The unauthorized disclosures by Edward Snowden regarding the National Security Agency (NSA) surveillance programs may make passage of cybersecurity legislation this year more difficult. For example, Representative Michael McCaul has been quoted as saying that the NSA leaks “probably couldn’t have come at a worse time” for advancing a cybersecurity bill and he has reportedly postponed introduction of his cybersecurity legislation until at least September. Similarly, Senator Levin said passing a cybersecurity measure has become more difficult in the Senate.
Incentives to Support Adoption of the Cybersecurity Framework
One element that is notably missing from the Cybersecurity bill that the Senate Commerce Committee approved at the end of July is cybersecurity incentives for industry. Prior cybersecurity bills sponsored by Senator Rockefeller have included a variety of incentives designed to motivate industry to adopt voluntary cybersecurity standards, such as liability protections.

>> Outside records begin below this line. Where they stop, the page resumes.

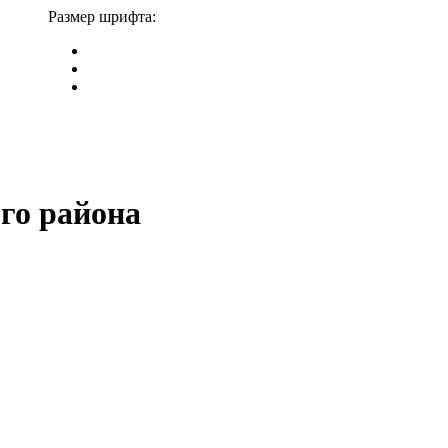
Размер шрифта:
го района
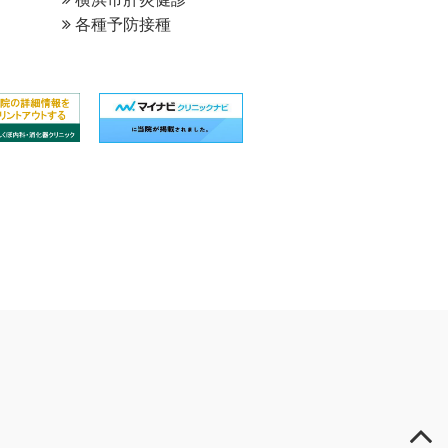
各種予防接種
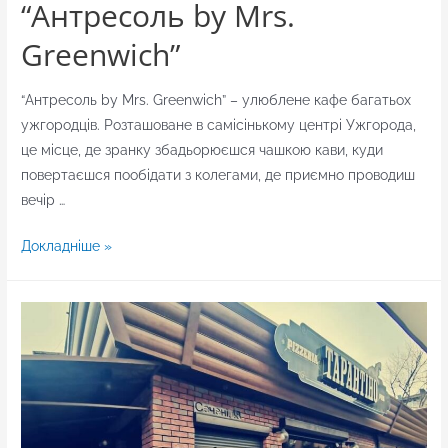
“Антресоль by Mrs.
Greenwich”
“Антресоль by Mrs. Greenwich” – улюблене кафе багатьох
ужгородців. Розташоване в самісінькому центрі Ужгорода,
це місце, де зранку збадьорюєшся чашкою кави, куди
повертаєшся пообідати з колегами, де приємно проводиш
вечір …
“Антресоль
Докладніше »
by
Mrs.
Greenwich”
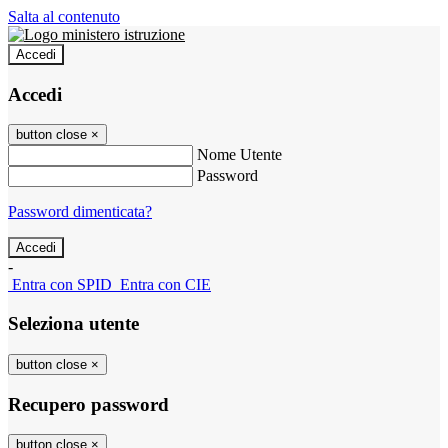
Salta al contenuto
Accedi
Accedi
button close
×
Nome Utente
Password
Password dimenticata?
-
Entra con SPID
Entra con CIE
Seleziona utente
button close
×
Recupero password
button close
×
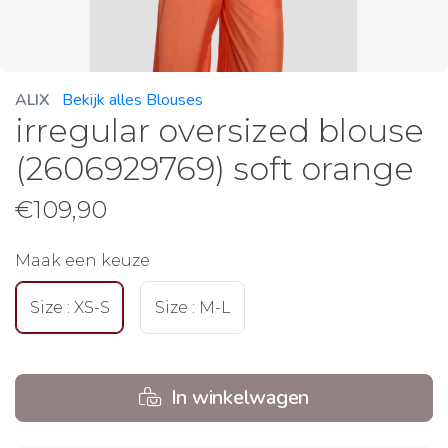
ALIX
Bekijk alles Blouses
irregular oversized blouse
(2606929769) soft orange
€
109,90
Maak een keuze
Size : XS-S
Size : M-L
In winkelwagen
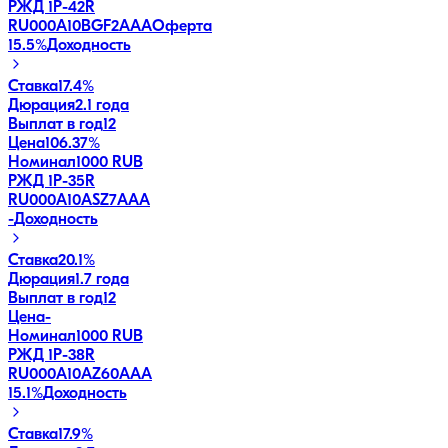
РЖД 1Р-42R
RU000A10BGF2
AAA
Оферта
15.5
%
Доходность
Ставка
17.4%
Дюрация
2.1 года
Выплат в год
12
Цена
106.37%
Номинал
1000 RUB
РЖД 1Р-35R
RU000A10ASZ7
AAA
-
Доходность
Ставка
20.1%
Дюрация
1.7 года
Выплат в год
12
Цена
-
Номинал
1000 RUB
РЖД 1Р-38R
RU000A10AZ60
AAA
15.1
%
Доходность
Ставка
17.9%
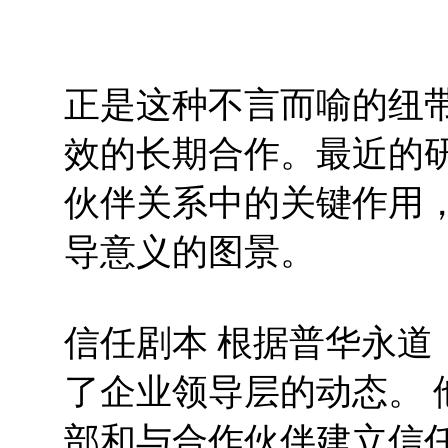
正是这种不言而喻的纽
效的长期合作。最近的
伙伴关系中的关键作用
导意义的图景。
信任剧本 根据普华永道
了企业领导层的动态。
部和与合作伙伴建立信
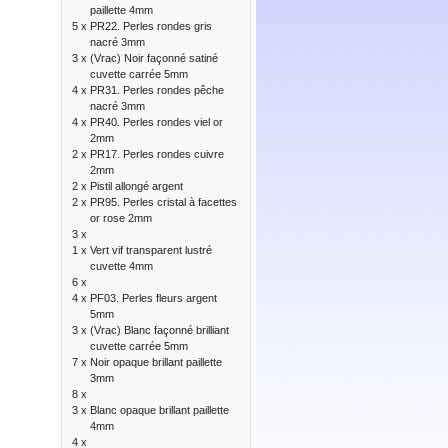
paillette 4mm
5 x
PR22. Perles rondes gris
nacré 3mm
3 x
(Vrac) Noir façonné satiné
cuvette carrée 5mm
4 x
PR31. Perles rondes pêche
nacré 3mm
4 x
PR40. Perles rondes viel or
2mm
2 x
PR17. Perles rondes cuivre
2mm
2 x
Pistil allongé argent
2 x
PR95. Perles cristal à facettes
or rose 2mm
3 x
1 x
Vert vif transparent lustré
cuvette 4mm
6 x
4 x
PF03. Perles fleurs argent
5mm
3 x
(Vrac) Blanc façonné brilliant
cuvette carrée 5mm
7 x
Noir opaque brillant paillette
3mm
8 x
3 x
Blanc opaque brillant paillette
4mm
4 x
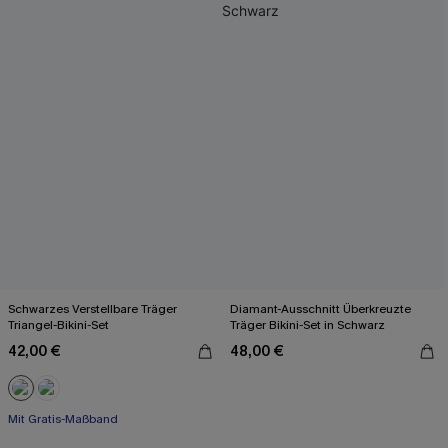
Schwarzes Verstellbare Träger
Diamant-Ausschnitt Überkreuzte
Triangel-Bikini-Set
Träger Bikini-Set in Schwarz
42,00 €
48,00 €
Mit Gratis-Maßband
Paisley/Boho
Mit Gratis-Maßband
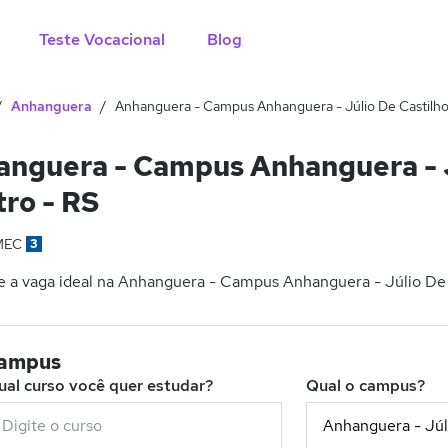
Teste Vocacional
Blog
Anhanguera
Anhanguera - Campus Anhanguera - Júlio De Castilho
nguera - Campus Anhanguera - Jú
ro - RS
MEC
3
 a vaga ideal na Anhanguera - Campus Anhanguera - Júlio De Ca
campus
ual curso você quer estudar?
Qual o campus?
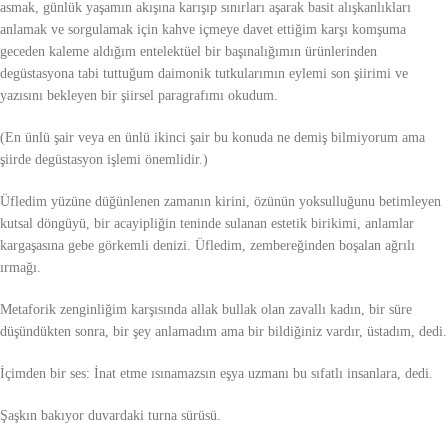
asmak, günlük yaşamın akışına karışıp sınırları aşarak basit alışkanlıkları
anlamak ve sorgulamak için kahve içmeye davet ettiğim karşı komşuma
geceden kaleme aldığım entelektüel bir başınalığımın ürünlerinden
degüstasyona tabi tuttuğum daimonik tutkularımın eylemi son şiirimi ve
yazısını bekleyen bir şiirsel paragrafımı okudum.
(En ünlü şair veya en ünlü ikinci şair bu konuda ne demiş bilmiyorum ama
şiirde degüstasyon işlemi önemlidir.)
Üfledim yüzüne düğünlenen zamanın kirini, özünün yoksulluğunu betimleyen
kutsal döngüyü, bir acayipliğin teninde sulanan estetik birikimi, anlamlar
kargaşasına gebe görkemli denizi. Üfledim, zembereğinden boşalan ağrılı
ırmağı.
Metaforik zenginliğim karşısında allak bullak olan zavallı kadın, bir süre
düşündükten sonra, bir şey anlamadım ama bir bildiğiniz vardır, üstadım, dedi.
İçimden bir ses: İnat etme ısınamazsın eşya uzmanı bu sıfatlı insanlara, dedi.
Şaşkın bakıyor duvardaki turna sürüsü.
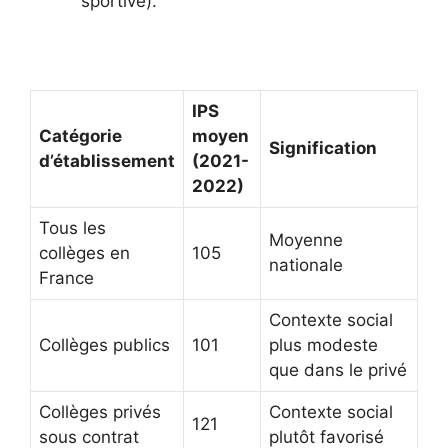
sportive).
IPS
Catégorie
moyen
Signification
d’établissement
(2021-
2022)
Tous les
Moyenne
collèges en
105
nationale
France
Contexte social
Collèges publics
101
plus modeste
que dans le privé
Collèges privés
Contexte social
121
sous contrat
plutôt favorisé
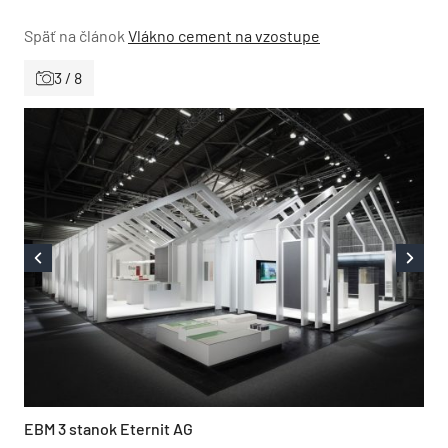
Späť na článok
Vlákno cement na vzostupe
3 / 8
EBM 3 stanok Eternit AG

On August 6, 2013, the White House released a list of eight potential incentives to support adoption of NIST’s Cybersecurity Framework based on the reports the Departments of Homeland Security, Commerce, and Treasury were required to submit under EO 13636. The potential incentives include:
- Cybersecurity Insurance – Government agencies would engage the insurance industry to build underwriting practices that promote the adoption of cyber risk-reducing measures and risk-based pricing and foster a competitive cyber insurance market.
- Grants – Government agencies would leverage federal grant programs to incentivize the adoption of the Cybersecurity Framework as a condition or as one of the weighted criteria for federal critical infrastructure grants.
- Process Preferences – Government agencies would expedite existing government service delivery for companies that adopt the Cybersecurity Framework, such as government provision of technical assistance to critical infrastructure.
- Liability Limitations – Companies that adopt the Cybersecurity Framework could take advantage of liability protections including in areas such as reduced tort liability, limited indemnity, lower burdens of proof, or the creation of a federal legal privilege that preempts state disclosure requirements.
- Streamline Regulations – Government agencies would help make compliance easier, for example by eliminating overlaps among existing laws and regulations, enabling equivalent adoption across regulatory structures, and reducing audit burdens.
- Public Recognition – Government agencies would publicly recognize companies that adopt the Cybersecurity Framework and their vendors.
- Rate Recovery for Price Regulated Industries – Government agencies that set utility rates could allow utilities to recover for cybersecurity investments related to complying with the Cybersecurity Framework.
- Cybersecurity Research – Government agencies would emphasize research and development to meet the most pressing cybersecurity challenges where commercial solutions are not currently available.
White House Cybersecurity Coordinator Michael Daniel said that over the next few months, federal agencies will examine these options in detail to determine which ones to adopt and how.
However, many of these incentives may require legislation, which will be difficult to pass given the current environment on Capitol Hill. Even if Congress is unable to pass legislation this year, NIST and the Obama administration will continue to push forward with their efforts to improve private sector cybersecurity.